Martin Carr reviews the eleventh episode of Supergirl season 5…
This homage heavy forty feature might have multiple movie references but also brings with it some solid story telling chops. Directed by David Harewood future timelines are still offering up some interesting curveballs as old friends return for Terminator type reasons, while Jon Cryer continues proving why his casting was perfect.
Providing a sense of normality in amongst the toy monkeys, mechanical tigers and spandex heavy superheroes Lex Luthor remains refreshingly tongue in cheek. Being privy to the central conceit in this series Cryer clearly has fun toying with Benoist, Leigh and anyone else who crosses his path. That underlying self-awareness takes the edge off a show which can sometimes drift into mawkish navel gazing. His convenient team up with Lena is transparently self-serving whilst the skewing of public perceptions is supremely ironic. As those allegiances become more left field and Luthor worms his way into government facilities, public minds and global institutions that victory only tastes sweeter.

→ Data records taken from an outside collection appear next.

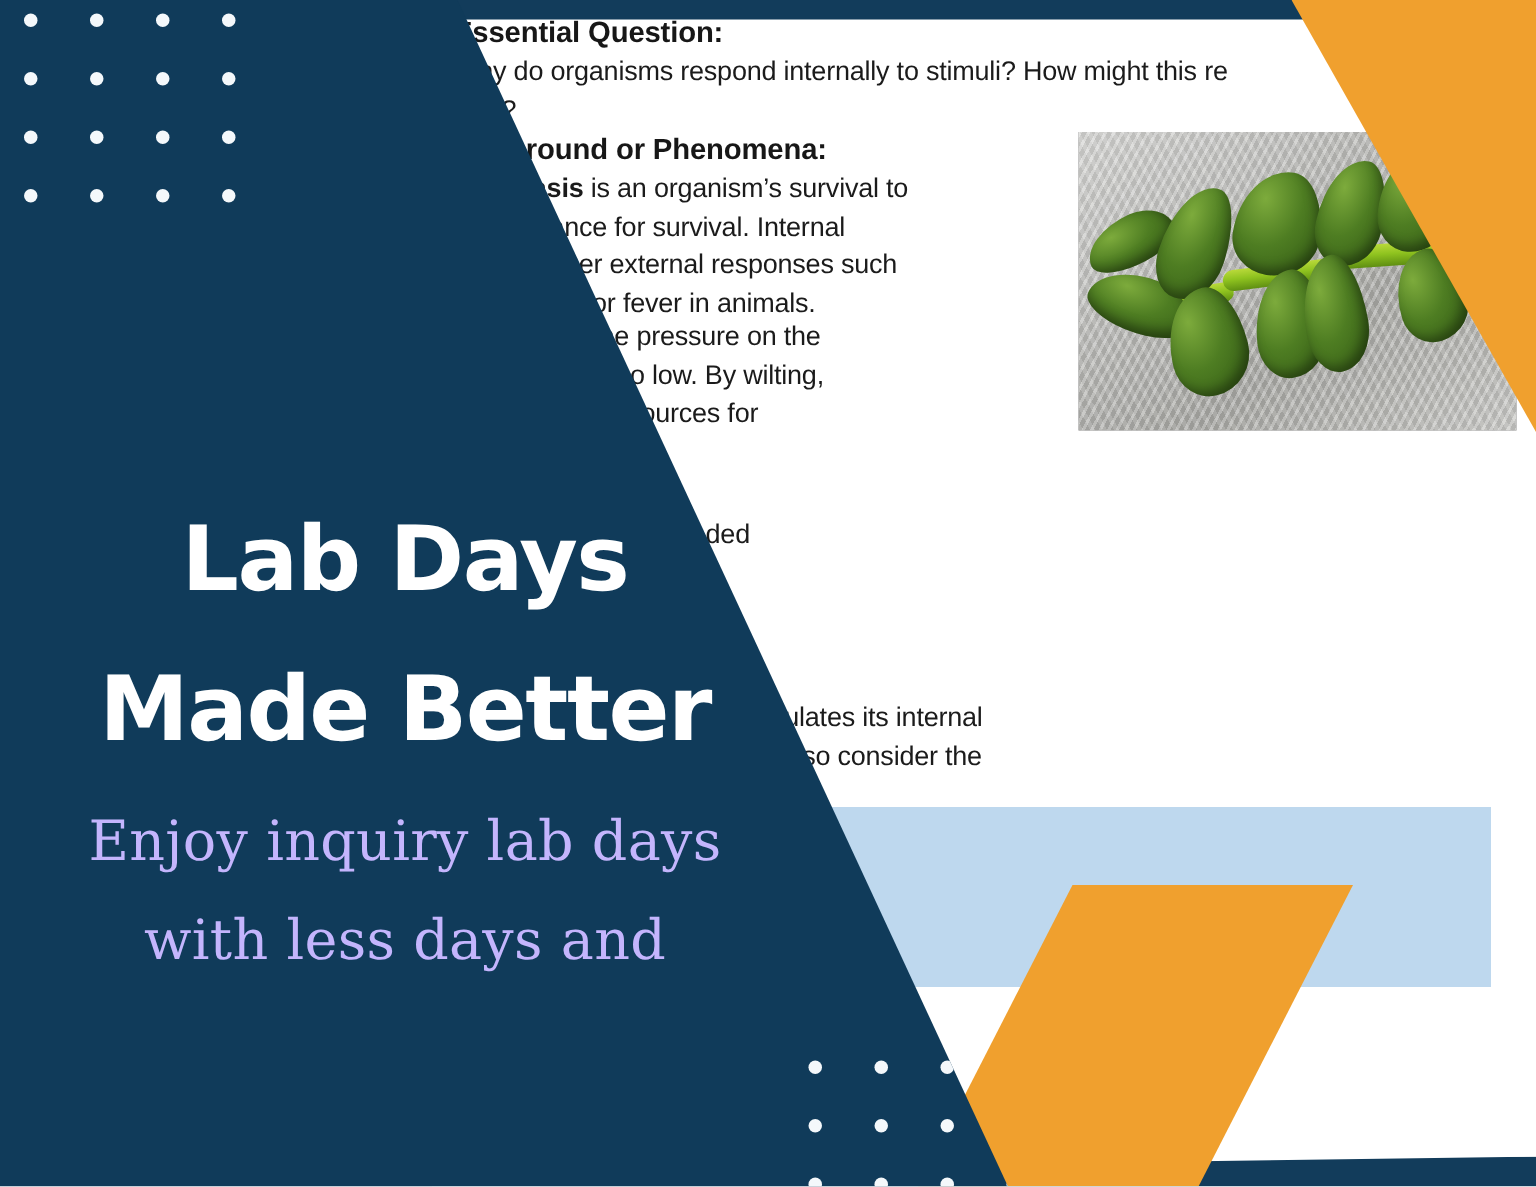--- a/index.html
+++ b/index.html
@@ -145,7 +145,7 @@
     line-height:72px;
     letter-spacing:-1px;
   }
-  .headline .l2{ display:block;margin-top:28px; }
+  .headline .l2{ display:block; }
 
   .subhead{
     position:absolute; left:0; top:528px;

Elsewhere the juxtaposition makes everything else more palatable as Brainiac has a crisis of conscience, Leviathan remains an intangible threat and people try blowing each other up with action figures. That David Harewood makes this episode not only engaging but paced to perfection is testament to both himself and the cast. As we move into the second half of a season which some might consider patchy, Supergirl has gained a much needed second wind. Peppered in between the set pieces, character beats and conniving skulduggery sits a plot which is gaining momentum.
Metaphorical segues have turned into literal relocations as Supergirl strives to expand and grow in line with other shows. It has outperformed Batgirl this week which is important being only one of two shows currently lead by a female protagonist. Something that has more to do with public tastes than long term narrative strategies in my opinion. However it is important to note that for every character focused and topically driven episode, there is a week given over to lovelorn diversions combined with mass produced music media. Meaning that fan service and dramatic drive are given equal credence in an effort to retain audience numbers.
In a new year where the eradication of alternate universes has changed things forever, it could be said that the future of Supergirl is looking bright if not drama free.